Libreville, le 7 Juillet 2025 – (Dépêches 241). Le Document de Cadrage Macroéconomique et Budgétaire 2026 – 2028 prévoit une croissance moyenne du PIB réel de 3,3% sur la période. Ce chiffre est présenté comme le fruit d’une relance multisectorielle : mines, bois, agriculture, BTP, services. Pourtant, ce rebond annoncé contraste fortement avec les performances récentes. La croissance s’est située à 3,4% en 2024, et devrait retomber à 2,4% en 2025, selon les propres estimations du gouvernement. Le secteur hors pétrole, censé être le moteur de demain, ne devrait croître que de 2,4% en 2025, et ne bénéficie aujourd’hui d’aucune dynamique forte pouvant justifier une telle accélération sans transformations profondes.
Les espoirs du gouvernement reposent sur un contexte international « en amélioration » , une reprise des investissements publics et la mise en œuvre de projets structurants. Mais à y regarder de plus près, les montants prévus ne sont pas à la hauteur des ambitions affichées. Sur la période 2026-2028, les dépenses d’investissement sont évaluées à 409,5 milliards de fcfa par an en moyenne, dont 314,2 milliards de fcfa en ressources propres. Rapportés à un budget total d’environ 3641 milliards de fcfa en moyenne, ces chiffres traduisent une priorité encore donnée aux dépenses courantes (personnel, transferts, fonctionnement). Peut-on sérieusement espérer un effet multiplicateur suffisant avec à peine 11,2% du budget consacré à l’investissement ?
Dans le même temps, les prévisions tablent sur une contraction du secteur pétrolier de -3% sur la période, alors qu’il reste la principale source de recettes d’exportation et d’apport en devises. En 2024, la production nationale de pétrole brut a atteint 11,5 millions de tonnes, en hausse de 3,1%. Une performance déjà exceptionnelle selon les rédacteurs du document. Comment, dans ce contexte de ralentissement pétrolier, maintenir une trajectoire de croissance sans transformation structurelle accélérée ? Aucune mesure concrète n’est avancée pour pallier ce recul: ni réforme fiscale profonde, ni choc de compétitivité industrielle, ni changement notable dans la gouvernance de l’investissement privé.

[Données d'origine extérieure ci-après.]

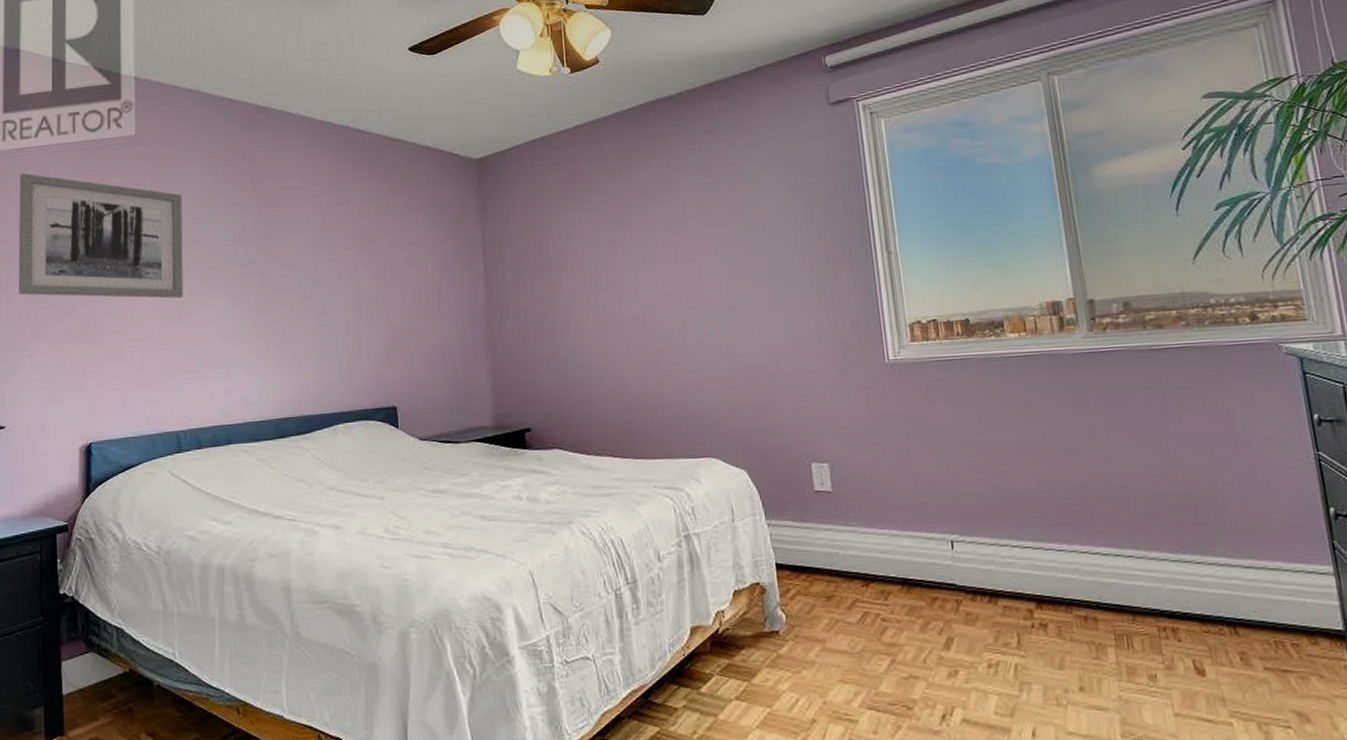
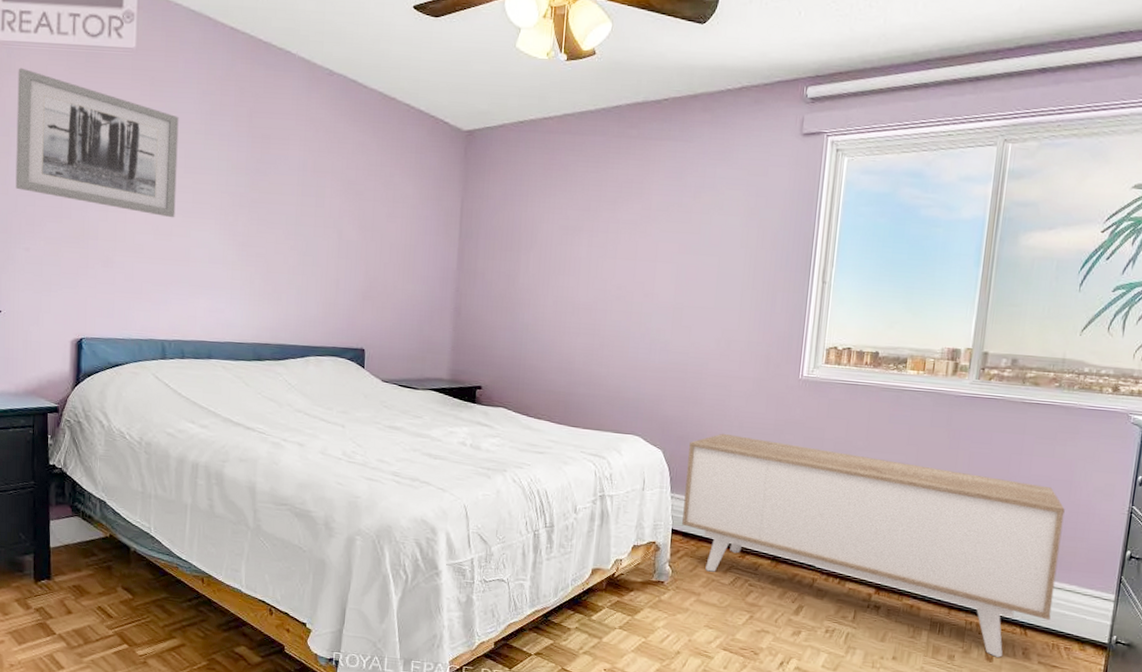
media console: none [776,439,1262,669] -> present [682,433,1065,657]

Par ailleurs, à fin mars 2025, les avoirs extérieurs nets se sont effondrés de 59,7 % par rapport à l’année précédente. Les crédits à l’économie ont reculé de 8,4 %, traduisant la prudence des banques et le désengagement progressif du secteur privé. Malgré cela, le gouvernement table sur un redémarrage des branches exportatrices ( bois, agriculture, mines ), alors même que la production de manganèse a chuté de 5,8% en 2024, et que l’exploitation forestière s’est effondrée de 34,9%. Ces tendances ne peuvent être inversées par simple volontarisme politique.
De plus, la consommation intérieure, censée être le moteur principal de la croissance, reste sous tension. Le taux d’inflation a été contenu à 1,2% en 2024, mais il résulte de mesures de stabilisation conjoncturelles, comme l’élargissement de la mercuriale ou le gel temporaire de certains prix. À moyen terme, avec un endettement prévu à plus de 70% du PIB en 2028 (très optimiste), et une masse salariale qui représentera jusqu’à 92% des recettes fiscales, la marge budgétaire pour soutenir la demande est quasi nulle. Le pari d’une croissance à 3,3% repose donc sur une succession d’illusions : celle d’un État stratège, d’un secteur privé dynamique, et d’un contexte international favorable. Autant de conditions qui, à ce jour, ne sont pas réunies.